(Stored data entries)
* * *

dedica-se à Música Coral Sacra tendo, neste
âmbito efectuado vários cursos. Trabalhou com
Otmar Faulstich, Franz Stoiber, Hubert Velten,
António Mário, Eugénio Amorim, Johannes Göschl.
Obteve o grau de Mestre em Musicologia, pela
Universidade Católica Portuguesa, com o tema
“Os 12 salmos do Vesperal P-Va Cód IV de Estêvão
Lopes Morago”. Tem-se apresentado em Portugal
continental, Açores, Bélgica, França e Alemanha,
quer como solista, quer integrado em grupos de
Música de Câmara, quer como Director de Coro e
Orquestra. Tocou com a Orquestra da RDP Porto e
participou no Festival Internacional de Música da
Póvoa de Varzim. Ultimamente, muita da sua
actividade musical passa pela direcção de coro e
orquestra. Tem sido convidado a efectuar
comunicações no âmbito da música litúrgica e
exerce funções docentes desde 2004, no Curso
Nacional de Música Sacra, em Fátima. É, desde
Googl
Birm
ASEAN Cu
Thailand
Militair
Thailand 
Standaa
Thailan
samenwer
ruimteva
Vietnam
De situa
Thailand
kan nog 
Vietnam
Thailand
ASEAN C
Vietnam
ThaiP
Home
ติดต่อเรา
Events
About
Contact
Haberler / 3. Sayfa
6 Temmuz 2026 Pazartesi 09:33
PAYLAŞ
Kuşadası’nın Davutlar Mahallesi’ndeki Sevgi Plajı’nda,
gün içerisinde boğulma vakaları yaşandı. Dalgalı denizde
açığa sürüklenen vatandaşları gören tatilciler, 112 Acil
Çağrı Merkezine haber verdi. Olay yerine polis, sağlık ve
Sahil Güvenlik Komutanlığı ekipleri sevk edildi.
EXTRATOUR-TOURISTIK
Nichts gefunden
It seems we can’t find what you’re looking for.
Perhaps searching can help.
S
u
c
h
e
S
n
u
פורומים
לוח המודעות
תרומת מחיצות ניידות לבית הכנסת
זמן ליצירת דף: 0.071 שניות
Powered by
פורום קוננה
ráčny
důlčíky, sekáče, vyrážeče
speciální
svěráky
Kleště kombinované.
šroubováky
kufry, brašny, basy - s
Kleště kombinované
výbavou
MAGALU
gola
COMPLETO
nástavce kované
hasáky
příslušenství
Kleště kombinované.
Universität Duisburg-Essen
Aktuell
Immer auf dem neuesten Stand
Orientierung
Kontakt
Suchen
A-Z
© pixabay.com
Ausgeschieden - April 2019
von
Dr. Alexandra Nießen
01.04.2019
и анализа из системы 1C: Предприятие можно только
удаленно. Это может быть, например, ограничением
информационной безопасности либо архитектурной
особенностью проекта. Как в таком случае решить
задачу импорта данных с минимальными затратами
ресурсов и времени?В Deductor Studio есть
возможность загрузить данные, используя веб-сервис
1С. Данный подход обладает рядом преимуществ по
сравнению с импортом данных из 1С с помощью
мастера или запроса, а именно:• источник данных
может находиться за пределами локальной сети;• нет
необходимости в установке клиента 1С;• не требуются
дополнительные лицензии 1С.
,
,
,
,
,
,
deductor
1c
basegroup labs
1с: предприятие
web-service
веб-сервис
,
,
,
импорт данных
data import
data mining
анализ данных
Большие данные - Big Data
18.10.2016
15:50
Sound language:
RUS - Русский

* * *

◆ **Instructions for the task**
Reproduce each record above exactly, keeping every word as it stands.

◆ **Solution for this task**
dedica-se à Música Coral Sacra tendo, neste
âmbito efectuado vários cursos. Trabalhou com
Otmar Faulstich, Franz Stoiber, Hubert Velten,
António Mário, Eugénio Amorim, Johannes Göschl.
Obteve o grau de Mestre em Musicologia, pela
Universidade Católica Portuguesa, com o tema
“Os 12 salmos do Vesperal P-Va Cód IV de Estêvão
Lopes Morago”. Tem-se apresentado em Portugal
continental, Açores, Bélgica, França e Alemanha,
quer como solista, quer integrado em grupos de
Música de Câmara, quer como Director de Coro e
Orquestra. Tocou com a Orquestra da RDP Porto e
participou no Festival Internacional de Música da
Póvoa de Varzim. Ultimamente, muita da sua
actividade musical passa pela direcção de coro e
orquestra. Tem sido convidado a efectuar
comunicações no âmbito da música litúrgica e
exerce funções docentes desde 2004, no Curso
Nacional de Música Sacra, em Fátima. É, desde
Googl
Birm
ASEAN Cu
Thailand
Militair
Thailand 
Standaa
Thailan
samenwer
ruimteva
Vietnam
De situa
Thailand
kan nog 
Vietnam
Thailand
ASEAN C
Vietnam
ThaiP
Home
ติดต่อเรา
Events
About
Contact
Haberler / 3. Sayfa
6 Temmuz 2026 Pazartesi 09:33
PAYLAŞ
Kuşadası’nın Davutlar Mahallesi’ndeki Sevgi Plajı’nda,
gün içerisinde boğulma vakaları yaşandı. Dalgalı denizde
açığa sürüklenen vatandaşları gören tatilciler, 112 Acil
Çağrı Merkezine haber verdi. Olay yerine polis, sağlık ve
Sahil Güvenlik Komutanlığı ekipleri sevk edildi.
EXTRATOUR-TOURISTIK
Nichts gefunden
It seems we can’t find what you’re looking for.
Perhaps searching can help.
S
u
c
h
e
S
n
u
פורומים
לוח המודעות
תרומת מחיצות ניידות לבית הכנסת
זמן ליצירת דף: 0.071 שניות
Powered by
פורום קוננה
ráčny
důlčíky, sekáče, vyrážeče
speciální
svěráky
Kleště kombinované.
šroubováky
kufry, brašny, basy - s
Kleště kombinované
výbavou
MAGALU
gola
COMPLETO
nástavce kované
hasáky
příslušenství
Kleště kombinované.
Universität Duisburg-Essen
Aktuell
Immer auf dem neuesten Stand
Orientierung
Kontakt
Suchen
A-Z
© pixabay.com
Ausgeschieden - April 2019
von
Dr. Alexandra Nießen
01.04.2019
и анализа из системы 1C: Предприятие можно только
удаленно. Это может быть, например, ограничением
информационной безопасности либо архитектурной
особенностью проекта. Как в таком случае решить
задачу импорта данных с минимальными затратами
ресурсов и времени?В Deductor Studio есть
возможность загрузить данные, используя веб-сервис
1С. Данный подход обладает рядом преимуществ по
сравнению с импортом данных из 1С с помощью
мастера или запроса, а именно:• источник данных
может находиться за пределами локальной сети;• нет
необходимости в установке клиента 1С;• не требуются
дополнительные лицензии 1С.
,
,
,
,
,
,
deductor
1c
basegroup labs
1с: предприятие
web-service
веб-сервис
,
,
,
импорт данных
data import
data mining
анализ данных
Большие данные - Big Data
18.10.2016
15:50
Sound language:
RUS - Русский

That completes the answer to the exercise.